From the documentation page on the GBIF sampling-effort functions below, write out the stretch from "Skip to contents" through "per grid cell." word for word.

_TEXT PROVIDED_

■ ■ ■ ■ ■

Skip to contents

Downloads and processes GBIF sampling effort data for vascular plants in Europe, supporting the Invasive Alien Species Digital Twin (IASDT). Orchestrated by efforts_process(), it uses helper functions to request, download, split, summarise, and visualise data at the Order level. The functions prepares raster maps for the number of vascular plant observations and species per grid cell.

Usage

efforts_process(
  env_file = ".env",
  r_environ = ".Renviron",
  request = TRUE,
  download = TRUE,
  n_cores = 6L,
  strategy = "multisession",
  start_year = 1981L,
  boundaries = c(-30, 50, 25, 75),
  chunk_size = 100000L,
  delete_chunks = TRUE,
  delete_processed = TRUE
)

efforts_request(
  env_file = ".env",
  n_cores = 3L,
  strategy = "multisession",
  start_year = 1981L,
  r_environ = ".Renviron",
  boundaries = c(-30, 50, 25, 75)
)

efforts_download(n_cores = 6L, strategy = "multisession", env_file = ".env")

■ ■ ■ ■ ■

Dataset excerpts:
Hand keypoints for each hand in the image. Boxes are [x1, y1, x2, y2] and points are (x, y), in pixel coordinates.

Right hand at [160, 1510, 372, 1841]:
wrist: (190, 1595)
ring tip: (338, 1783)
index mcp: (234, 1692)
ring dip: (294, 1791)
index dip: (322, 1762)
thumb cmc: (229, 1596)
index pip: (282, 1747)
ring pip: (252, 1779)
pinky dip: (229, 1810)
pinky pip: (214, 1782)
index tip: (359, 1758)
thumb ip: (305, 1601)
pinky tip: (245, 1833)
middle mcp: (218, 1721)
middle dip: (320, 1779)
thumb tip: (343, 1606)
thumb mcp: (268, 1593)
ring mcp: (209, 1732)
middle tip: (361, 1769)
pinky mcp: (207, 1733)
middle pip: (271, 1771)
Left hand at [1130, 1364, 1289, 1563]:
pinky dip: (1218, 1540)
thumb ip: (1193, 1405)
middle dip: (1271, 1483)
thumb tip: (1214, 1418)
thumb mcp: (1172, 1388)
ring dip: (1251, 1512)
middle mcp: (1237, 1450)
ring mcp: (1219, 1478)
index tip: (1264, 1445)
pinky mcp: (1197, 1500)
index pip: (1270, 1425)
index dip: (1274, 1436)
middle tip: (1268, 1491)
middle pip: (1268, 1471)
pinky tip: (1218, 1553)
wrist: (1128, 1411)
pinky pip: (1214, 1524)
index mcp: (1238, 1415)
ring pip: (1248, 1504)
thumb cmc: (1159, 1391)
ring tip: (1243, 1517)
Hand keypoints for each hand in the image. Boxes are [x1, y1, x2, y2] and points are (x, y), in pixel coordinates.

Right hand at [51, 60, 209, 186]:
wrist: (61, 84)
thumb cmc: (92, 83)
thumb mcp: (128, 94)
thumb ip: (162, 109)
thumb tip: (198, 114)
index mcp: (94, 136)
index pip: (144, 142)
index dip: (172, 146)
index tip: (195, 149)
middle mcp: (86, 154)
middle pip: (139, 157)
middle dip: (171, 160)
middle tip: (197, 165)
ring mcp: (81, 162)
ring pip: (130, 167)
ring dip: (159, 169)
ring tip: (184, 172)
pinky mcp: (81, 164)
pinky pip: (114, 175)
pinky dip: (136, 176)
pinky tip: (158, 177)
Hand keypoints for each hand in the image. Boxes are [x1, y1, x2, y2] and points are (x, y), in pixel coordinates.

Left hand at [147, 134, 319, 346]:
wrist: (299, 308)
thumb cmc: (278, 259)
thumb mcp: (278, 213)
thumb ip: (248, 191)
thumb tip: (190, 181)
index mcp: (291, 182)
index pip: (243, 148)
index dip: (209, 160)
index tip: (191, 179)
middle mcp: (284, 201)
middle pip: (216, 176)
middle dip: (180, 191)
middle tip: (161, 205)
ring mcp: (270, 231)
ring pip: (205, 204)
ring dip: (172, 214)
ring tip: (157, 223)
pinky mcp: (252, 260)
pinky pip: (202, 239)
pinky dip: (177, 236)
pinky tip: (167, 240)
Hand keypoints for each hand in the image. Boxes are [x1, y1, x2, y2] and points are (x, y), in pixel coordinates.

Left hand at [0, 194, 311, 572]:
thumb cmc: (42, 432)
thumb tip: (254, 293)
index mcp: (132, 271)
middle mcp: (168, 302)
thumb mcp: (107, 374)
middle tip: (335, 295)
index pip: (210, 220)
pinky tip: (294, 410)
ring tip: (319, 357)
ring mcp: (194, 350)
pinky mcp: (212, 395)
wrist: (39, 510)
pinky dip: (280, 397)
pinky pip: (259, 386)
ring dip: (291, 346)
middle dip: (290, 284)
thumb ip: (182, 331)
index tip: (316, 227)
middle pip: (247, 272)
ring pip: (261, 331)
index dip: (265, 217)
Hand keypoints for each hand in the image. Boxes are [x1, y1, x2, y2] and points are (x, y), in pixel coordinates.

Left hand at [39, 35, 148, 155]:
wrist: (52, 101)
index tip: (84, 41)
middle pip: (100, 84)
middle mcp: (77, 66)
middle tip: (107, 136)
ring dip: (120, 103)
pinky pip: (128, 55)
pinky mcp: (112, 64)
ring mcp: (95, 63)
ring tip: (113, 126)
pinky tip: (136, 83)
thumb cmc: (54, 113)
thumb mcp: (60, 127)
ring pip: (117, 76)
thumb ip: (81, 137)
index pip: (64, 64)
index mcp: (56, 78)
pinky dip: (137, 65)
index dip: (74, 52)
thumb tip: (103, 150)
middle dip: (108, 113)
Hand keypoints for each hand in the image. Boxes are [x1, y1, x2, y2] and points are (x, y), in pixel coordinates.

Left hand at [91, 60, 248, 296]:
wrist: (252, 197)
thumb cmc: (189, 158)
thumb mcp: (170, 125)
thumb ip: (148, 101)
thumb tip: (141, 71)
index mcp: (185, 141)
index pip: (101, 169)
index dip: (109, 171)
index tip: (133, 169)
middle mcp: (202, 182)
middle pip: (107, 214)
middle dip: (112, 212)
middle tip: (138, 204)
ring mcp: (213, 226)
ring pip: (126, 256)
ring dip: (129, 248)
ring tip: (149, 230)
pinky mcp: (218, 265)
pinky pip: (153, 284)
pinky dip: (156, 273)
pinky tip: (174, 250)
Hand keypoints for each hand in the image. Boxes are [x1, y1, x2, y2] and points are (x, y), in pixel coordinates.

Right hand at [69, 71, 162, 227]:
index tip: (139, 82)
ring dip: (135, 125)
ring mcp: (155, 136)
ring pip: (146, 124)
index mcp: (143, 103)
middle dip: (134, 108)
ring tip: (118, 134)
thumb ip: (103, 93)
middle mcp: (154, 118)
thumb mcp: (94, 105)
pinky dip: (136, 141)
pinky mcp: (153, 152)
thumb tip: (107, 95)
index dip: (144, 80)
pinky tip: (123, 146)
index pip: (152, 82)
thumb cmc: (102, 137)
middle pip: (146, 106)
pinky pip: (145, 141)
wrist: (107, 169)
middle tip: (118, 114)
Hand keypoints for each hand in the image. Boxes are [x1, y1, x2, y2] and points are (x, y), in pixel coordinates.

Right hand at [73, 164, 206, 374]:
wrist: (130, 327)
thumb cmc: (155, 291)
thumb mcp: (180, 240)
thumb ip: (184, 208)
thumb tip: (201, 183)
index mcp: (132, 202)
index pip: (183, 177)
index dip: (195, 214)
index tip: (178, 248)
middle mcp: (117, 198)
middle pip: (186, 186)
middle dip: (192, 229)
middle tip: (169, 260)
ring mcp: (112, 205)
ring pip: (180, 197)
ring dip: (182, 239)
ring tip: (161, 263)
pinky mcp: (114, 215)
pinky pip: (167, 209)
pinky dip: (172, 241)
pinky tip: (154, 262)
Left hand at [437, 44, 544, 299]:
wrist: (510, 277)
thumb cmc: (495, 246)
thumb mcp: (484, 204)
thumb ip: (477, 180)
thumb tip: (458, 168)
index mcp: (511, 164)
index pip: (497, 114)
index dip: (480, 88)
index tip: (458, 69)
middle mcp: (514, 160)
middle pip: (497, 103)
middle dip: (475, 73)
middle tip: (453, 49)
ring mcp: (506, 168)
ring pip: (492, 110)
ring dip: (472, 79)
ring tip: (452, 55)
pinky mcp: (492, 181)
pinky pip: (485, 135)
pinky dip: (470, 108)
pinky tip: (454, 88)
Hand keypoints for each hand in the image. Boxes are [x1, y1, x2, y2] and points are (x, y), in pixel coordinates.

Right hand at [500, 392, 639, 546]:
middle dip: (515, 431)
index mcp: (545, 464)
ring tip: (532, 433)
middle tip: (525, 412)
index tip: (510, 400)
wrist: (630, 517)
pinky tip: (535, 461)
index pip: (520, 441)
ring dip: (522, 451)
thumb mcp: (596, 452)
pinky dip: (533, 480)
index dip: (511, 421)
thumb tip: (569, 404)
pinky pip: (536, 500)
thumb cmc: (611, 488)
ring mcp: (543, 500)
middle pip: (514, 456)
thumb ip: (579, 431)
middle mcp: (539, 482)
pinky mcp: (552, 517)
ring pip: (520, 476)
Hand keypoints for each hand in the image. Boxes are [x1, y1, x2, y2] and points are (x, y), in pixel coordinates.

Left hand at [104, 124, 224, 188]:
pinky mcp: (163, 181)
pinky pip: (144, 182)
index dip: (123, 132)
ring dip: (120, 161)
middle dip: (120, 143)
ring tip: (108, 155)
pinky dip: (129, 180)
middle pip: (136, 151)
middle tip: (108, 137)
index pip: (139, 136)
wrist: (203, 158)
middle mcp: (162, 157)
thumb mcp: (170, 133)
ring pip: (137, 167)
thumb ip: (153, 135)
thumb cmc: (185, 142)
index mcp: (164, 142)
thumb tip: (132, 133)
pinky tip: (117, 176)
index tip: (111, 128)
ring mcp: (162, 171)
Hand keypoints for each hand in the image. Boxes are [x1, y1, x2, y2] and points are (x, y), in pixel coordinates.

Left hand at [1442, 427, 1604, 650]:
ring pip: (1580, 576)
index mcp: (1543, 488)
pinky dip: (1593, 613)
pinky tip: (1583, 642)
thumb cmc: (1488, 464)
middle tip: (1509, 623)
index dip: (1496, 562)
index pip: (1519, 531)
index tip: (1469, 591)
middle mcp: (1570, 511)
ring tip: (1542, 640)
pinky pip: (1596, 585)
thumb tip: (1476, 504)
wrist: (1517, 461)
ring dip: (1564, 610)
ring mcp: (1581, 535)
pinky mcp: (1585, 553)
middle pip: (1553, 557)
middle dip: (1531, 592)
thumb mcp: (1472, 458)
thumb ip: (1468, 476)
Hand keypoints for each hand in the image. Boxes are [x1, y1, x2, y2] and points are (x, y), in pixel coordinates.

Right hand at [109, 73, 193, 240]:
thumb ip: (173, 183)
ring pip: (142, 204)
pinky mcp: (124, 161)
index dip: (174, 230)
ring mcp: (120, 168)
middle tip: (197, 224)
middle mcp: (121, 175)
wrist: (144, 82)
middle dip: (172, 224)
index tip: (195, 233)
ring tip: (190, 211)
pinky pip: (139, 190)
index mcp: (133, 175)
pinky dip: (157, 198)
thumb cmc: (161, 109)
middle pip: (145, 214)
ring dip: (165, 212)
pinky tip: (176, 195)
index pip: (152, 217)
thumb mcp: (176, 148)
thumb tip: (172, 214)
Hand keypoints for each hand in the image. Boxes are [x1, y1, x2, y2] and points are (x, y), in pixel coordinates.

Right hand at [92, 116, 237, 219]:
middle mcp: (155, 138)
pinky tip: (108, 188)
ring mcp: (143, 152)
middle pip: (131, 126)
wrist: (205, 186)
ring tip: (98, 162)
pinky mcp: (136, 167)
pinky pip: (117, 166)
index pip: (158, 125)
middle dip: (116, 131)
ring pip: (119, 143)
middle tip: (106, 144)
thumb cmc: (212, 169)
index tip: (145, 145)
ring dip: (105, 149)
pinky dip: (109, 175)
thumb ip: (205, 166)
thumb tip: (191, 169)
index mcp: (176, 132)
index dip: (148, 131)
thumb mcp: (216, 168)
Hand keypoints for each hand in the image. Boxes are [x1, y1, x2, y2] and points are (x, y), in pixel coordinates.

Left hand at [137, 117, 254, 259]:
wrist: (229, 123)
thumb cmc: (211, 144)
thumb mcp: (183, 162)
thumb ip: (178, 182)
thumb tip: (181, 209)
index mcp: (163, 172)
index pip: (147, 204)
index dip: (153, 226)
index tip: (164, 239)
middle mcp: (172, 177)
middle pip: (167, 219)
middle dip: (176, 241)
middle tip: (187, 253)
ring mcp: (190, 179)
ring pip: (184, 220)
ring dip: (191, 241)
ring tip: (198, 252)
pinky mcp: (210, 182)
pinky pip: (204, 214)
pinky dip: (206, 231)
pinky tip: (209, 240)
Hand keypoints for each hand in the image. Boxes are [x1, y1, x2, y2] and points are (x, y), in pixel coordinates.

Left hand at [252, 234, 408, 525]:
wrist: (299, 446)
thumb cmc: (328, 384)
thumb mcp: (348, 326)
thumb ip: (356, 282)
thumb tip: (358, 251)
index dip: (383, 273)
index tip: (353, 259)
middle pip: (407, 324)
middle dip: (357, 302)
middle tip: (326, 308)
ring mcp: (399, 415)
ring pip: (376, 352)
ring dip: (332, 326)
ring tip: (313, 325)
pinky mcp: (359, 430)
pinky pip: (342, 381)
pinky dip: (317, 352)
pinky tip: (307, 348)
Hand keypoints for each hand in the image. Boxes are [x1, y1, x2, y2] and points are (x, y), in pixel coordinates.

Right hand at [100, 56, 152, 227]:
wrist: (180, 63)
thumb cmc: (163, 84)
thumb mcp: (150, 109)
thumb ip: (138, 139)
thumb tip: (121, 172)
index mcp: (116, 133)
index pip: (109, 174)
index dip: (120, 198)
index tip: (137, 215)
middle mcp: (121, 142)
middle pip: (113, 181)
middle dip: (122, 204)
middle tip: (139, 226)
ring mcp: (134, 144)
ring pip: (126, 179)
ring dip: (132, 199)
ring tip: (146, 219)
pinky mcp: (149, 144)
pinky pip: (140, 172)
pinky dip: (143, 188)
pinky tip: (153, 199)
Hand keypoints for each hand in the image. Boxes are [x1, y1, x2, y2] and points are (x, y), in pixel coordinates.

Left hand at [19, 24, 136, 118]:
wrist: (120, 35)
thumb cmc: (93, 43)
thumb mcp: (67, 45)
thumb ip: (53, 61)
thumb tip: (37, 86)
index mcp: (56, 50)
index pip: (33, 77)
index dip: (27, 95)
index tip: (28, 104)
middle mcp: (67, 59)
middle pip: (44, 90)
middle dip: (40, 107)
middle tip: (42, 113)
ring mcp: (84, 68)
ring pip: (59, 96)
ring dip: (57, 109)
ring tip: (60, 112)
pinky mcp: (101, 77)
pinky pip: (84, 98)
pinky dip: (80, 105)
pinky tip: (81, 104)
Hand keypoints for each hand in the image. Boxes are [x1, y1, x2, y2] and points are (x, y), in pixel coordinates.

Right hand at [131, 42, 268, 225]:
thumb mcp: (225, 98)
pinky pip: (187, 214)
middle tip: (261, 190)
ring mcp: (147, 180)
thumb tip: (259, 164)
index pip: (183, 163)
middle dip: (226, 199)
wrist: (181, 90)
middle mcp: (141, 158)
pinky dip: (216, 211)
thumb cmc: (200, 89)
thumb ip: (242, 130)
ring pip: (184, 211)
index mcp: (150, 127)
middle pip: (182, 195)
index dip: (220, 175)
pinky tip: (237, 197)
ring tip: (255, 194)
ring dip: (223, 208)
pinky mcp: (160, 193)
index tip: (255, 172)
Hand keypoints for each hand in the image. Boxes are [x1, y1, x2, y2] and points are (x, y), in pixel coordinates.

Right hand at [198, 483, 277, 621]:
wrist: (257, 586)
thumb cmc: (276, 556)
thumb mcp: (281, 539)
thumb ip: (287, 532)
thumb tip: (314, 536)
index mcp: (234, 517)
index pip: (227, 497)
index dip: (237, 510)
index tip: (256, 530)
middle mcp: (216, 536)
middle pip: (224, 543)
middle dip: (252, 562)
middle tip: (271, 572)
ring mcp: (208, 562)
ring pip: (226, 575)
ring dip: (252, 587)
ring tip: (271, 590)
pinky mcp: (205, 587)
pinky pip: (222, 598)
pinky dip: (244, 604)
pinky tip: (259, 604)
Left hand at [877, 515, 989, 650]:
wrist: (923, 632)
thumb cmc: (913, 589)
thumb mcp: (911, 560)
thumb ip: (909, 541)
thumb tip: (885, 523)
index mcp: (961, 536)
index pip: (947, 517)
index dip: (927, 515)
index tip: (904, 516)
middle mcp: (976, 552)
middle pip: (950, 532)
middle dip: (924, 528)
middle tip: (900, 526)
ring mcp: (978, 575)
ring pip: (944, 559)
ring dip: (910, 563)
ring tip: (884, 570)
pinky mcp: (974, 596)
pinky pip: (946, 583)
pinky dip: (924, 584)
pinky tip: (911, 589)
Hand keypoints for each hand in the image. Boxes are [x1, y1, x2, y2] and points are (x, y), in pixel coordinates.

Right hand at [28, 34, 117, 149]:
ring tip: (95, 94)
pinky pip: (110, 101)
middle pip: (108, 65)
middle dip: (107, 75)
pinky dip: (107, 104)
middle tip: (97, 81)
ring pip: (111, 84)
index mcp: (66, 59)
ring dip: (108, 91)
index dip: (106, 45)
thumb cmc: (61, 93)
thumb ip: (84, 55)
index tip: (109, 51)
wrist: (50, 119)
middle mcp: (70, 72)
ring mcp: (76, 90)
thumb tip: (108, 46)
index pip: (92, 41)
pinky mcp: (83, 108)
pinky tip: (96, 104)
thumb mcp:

■ ■ ■ ■ ■

_FINISHED TASK_
Skip to contents

Downloads and processes GBIF sampling effort data for vascular plants in Europe, supporting the Invasive Alien Species Digital Twin (IASDT). Orchestrated by efforts_process(), it uses helper functions to request, download, split, summarise, and visualise data at the Order level. The functions prepares raster maps for the number of vascular plant observations and species per grid cell.